- _WHAT YOU HAVE TO DO_: Write out exactly the lines below that run from the line containing "original se joaca" through the last line of the records.

[Stored data entries]

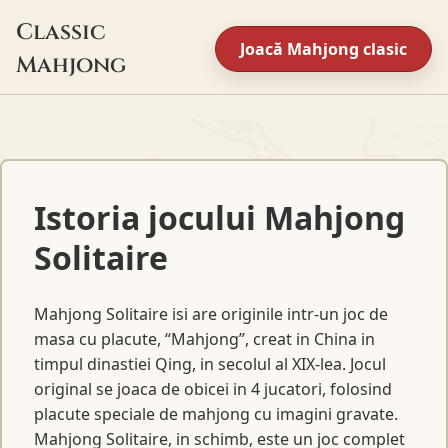
Classic
Joacă Mahjong clasic
Mahjong
Istoria jocului Mahjong
Solitaire
Mahjong Solitaire isi are originile intr-un joc de
masa cu placute, “Mahjong”, creat in China in
timpul dinastiei Qing, in secolul al XIX-lea. Jocul
original se joaca de obicei in 4 jucatori, folosind
placute speciale de mahjong cu imagini gravate.
Mahjong Solitaire, in schimb, este un joc complet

- _SOLUTION_:
original se joaca de obicei in 4 jucatori, folosind
placute speciale de mahjong cu imagini gravate.
Mahjong Solitaire, in schimb, este un joc complet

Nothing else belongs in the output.